▶ [What you need to do]
Copy out all the items below, replacing every "Transcribe the text in this image" with "Write out the word shown here" and leaving everything else the same. Leave the pictures out.

▶ [Input material]
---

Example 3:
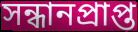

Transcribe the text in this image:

সন্ধানপ্রাপ্ত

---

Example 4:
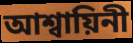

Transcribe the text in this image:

আশ্বায়িনী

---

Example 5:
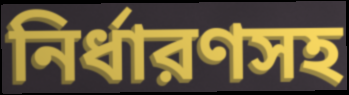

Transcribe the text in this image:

নির্ধারণসহ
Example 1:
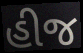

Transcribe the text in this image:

હીજ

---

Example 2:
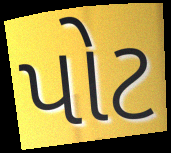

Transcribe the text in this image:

પોટ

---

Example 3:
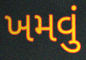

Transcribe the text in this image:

ખમવું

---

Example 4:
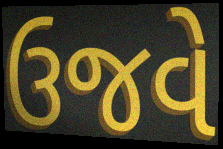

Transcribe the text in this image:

ઉજવે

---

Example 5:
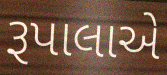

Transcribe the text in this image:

રૂપાલાએ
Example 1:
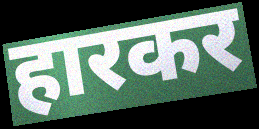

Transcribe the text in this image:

हारकर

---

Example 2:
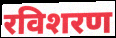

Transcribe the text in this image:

रविशरण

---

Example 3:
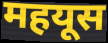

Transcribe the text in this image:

महयूस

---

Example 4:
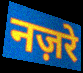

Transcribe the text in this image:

नज़रे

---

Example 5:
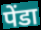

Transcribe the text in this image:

पेंडा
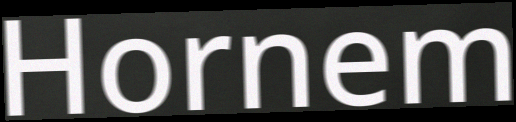
Hornem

▶ [Full solution]
---

Example 3:

Write out the word shown here:

সন্ধানপ্রাপ্ত

---

Example 4:

Write out the word shown here:

আশ্বায়িনী

---

Example 5:

Write out the word shown here:

নির্ধারণসহ
Example 1:

Write out the word shown here:

હીજ

---

Example 2:

Write out the word shown here:

પોટ

---

Example 3:

Write out the word shown here:

ખમવું

---

Example 4:

Write out the word shown here:

ઉજવે

---

Example 5:

Write out the word shown here:

રૂપાલાએ
Example 1:

Write out the word shown here:

हारकर

---

Example 2:

Write out the word shown here:

रविशरण

---

Example 3:

Write out the word shown here:

महयूस

---

Example 4:

Write out the word shown here:

नज़रे

---

Example 5:

Write out the word shown here:

पेंडा
Hornem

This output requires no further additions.